[Dataset entries]
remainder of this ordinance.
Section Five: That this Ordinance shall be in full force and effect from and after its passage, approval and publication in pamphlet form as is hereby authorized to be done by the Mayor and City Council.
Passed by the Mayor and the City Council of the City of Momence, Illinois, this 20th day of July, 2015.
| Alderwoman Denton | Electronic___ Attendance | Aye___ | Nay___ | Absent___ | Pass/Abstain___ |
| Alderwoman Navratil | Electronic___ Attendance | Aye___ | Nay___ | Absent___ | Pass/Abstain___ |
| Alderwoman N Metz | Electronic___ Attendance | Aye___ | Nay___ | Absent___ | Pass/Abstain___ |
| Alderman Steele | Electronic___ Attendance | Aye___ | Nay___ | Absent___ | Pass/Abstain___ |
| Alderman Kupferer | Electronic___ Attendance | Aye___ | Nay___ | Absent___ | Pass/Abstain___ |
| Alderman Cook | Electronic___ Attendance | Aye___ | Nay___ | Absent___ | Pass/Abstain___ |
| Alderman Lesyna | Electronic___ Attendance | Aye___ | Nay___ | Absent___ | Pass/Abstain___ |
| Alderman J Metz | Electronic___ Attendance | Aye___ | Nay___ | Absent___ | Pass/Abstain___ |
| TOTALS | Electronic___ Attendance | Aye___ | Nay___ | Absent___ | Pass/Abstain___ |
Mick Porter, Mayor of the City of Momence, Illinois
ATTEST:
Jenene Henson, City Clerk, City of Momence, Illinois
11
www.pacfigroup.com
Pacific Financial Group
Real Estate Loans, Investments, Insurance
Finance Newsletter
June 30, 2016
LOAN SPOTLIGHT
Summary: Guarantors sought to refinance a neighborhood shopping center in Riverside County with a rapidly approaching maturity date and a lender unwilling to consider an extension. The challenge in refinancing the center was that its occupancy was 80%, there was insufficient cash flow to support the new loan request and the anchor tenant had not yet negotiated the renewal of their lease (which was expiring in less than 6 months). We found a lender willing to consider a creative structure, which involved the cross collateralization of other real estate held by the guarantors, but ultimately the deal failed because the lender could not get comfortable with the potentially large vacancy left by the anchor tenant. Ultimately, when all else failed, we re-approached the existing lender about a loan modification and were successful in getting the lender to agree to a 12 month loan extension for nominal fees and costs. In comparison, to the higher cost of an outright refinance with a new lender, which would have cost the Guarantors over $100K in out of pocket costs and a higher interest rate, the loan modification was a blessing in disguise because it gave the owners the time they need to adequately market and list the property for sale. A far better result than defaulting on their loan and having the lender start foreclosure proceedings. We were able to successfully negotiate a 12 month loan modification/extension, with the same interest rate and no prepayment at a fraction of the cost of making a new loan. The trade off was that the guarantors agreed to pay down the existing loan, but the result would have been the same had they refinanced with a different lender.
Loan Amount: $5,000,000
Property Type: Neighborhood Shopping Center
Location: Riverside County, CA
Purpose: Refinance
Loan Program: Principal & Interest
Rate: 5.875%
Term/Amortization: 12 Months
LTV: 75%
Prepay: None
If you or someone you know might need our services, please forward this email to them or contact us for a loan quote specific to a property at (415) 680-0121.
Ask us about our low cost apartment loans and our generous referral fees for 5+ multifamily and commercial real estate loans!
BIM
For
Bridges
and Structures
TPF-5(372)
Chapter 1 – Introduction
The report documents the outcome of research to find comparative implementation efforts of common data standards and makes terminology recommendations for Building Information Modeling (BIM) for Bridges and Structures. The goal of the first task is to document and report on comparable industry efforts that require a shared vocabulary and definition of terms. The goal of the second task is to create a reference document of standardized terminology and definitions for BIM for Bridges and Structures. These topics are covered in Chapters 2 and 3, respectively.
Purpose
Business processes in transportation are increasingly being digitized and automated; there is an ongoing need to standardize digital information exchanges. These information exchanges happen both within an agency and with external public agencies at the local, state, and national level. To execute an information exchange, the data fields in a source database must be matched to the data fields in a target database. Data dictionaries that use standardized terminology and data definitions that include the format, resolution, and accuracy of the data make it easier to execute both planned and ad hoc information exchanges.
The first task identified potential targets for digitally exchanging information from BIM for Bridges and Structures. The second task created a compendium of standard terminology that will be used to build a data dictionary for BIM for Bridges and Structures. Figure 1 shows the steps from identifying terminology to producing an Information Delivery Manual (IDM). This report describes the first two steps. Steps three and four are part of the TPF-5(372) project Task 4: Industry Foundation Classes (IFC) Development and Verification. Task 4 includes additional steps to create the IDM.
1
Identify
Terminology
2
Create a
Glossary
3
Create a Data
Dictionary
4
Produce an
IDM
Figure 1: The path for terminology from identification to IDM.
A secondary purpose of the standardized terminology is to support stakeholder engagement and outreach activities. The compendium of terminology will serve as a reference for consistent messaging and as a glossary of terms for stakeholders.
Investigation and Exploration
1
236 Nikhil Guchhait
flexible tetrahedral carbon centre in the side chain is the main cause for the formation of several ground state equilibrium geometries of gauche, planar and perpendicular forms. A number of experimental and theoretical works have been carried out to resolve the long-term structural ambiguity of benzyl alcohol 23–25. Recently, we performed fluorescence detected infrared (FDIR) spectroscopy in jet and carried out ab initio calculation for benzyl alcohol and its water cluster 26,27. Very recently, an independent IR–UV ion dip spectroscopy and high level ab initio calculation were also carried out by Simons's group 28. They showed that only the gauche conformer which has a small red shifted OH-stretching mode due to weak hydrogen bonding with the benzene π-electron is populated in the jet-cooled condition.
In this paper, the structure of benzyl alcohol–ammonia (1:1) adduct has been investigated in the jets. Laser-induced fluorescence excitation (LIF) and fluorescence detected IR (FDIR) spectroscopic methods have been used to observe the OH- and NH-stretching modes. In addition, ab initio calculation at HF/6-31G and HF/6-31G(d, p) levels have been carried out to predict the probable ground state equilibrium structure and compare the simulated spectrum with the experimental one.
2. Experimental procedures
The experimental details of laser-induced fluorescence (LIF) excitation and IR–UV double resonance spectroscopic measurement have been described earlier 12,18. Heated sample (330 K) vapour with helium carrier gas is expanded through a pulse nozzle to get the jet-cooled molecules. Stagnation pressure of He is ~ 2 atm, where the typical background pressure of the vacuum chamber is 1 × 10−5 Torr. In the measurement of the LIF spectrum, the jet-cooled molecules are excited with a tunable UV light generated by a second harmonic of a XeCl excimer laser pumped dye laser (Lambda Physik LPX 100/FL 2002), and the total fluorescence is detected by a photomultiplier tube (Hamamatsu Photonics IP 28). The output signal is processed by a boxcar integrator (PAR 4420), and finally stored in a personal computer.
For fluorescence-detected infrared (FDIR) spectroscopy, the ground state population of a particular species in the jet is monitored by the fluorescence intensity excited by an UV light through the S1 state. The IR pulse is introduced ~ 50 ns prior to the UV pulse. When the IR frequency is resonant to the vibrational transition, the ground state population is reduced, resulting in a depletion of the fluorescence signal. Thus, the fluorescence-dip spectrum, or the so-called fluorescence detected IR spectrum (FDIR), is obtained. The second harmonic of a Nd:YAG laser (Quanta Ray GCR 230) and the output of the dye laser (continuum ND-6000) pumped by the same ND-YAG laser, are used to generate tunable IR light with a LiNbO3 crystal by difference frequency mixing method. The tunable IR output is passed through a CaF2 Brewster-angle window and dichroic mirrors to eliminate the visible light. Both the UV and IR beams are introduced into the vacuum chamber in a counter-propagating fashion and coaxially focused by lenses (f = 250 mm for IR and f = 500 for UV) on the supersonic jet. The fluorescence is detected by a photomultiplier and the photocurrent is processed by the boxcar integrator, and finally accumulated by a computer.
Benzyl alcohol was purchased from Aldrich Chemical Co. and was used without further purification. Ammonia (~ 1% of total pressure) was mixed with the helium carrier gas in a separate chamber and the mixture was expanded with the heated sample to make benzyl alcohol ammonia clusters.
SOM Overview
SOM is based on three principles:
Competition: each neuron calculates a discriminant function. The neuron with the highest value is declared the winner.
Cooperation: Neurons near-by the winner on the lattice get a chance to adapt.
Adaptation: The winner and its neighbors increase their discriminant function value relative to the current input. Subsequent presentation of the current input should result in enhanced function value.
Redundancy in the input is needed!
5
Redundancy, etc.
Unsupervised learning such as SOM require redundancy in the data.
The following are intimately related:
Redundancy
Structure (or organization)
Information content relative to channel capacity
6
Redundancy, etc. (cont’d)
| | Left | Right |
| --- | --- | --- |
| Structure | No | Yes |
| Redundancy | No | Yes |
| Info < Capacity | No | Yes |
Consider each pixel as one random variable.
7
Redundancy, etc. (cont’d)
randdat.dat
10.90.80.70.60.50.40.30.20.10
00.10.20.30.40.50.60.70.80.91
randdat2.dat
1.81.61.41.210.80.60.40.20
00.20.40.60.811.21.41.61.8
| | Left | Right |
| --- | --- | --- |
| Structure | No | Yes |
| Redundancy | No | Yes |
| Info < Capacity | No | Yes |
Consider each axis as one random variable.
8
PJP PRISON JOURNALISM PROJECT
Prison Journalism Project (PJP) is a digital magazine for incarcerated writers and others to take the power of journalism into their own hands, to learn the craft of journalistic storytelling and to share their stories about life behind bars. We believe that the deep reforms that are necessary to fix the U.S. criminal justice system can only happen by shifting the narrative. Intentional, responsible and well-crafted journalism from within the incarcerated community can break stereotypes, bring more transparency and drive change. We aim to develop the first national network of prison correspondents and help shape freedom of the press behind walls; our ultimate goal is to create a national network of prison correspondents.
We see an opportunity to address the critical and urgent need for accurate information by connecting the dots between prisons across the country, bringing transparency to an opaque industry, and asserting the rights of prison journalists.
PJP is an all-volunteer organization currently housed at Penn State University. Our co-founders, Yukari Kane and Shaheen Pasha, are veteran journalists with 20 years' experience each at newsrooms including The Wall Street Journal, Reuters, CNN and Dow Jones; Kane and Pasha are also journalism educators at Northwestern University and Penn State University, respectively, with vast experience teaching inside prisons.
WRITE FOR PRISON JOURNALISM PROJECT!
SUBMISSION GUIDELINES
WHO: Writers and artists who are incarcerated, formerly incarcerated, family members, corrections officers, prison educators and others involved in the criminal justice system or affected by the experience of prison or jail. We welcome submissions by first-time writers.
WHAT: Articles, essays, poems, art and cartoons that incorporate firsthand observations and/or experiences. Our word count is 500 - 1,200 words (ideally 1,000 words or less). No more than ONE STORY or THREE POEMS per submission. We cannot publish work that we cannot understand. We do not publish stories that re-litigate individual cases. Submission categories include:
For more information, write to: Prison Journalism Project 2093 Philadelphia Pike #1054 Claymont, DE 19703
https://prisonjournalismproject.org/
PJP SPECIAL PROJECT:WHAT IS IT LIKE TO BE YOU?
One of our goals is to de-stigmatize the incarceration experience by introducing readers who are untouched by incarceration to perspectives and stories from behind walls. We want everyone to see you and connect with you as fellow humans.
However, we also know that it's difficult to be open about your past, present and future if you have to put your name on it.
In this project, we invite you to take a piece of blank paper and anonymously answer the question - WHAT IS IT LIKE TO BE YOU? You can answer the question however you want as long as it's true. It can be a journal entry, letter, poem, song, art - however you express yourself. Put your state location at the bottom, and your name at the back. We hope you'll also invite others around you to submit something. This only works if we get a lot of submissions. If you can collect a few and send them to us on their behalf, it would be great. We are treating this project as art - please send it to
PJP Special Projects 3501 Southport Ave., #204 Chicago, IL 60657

**Assignment**. Emit an exact copy of the lines spanning the start of the records to the line containing "Section Five: That", inclusive, and no other output.

**Response for this exercise**.
remainder of this ordinance.
Section Five: That this Ordinance shall be in full force and effect from and after its passage, approval and publication in pamphlet form as is hereby authorized to be done by the Mayor and City Council.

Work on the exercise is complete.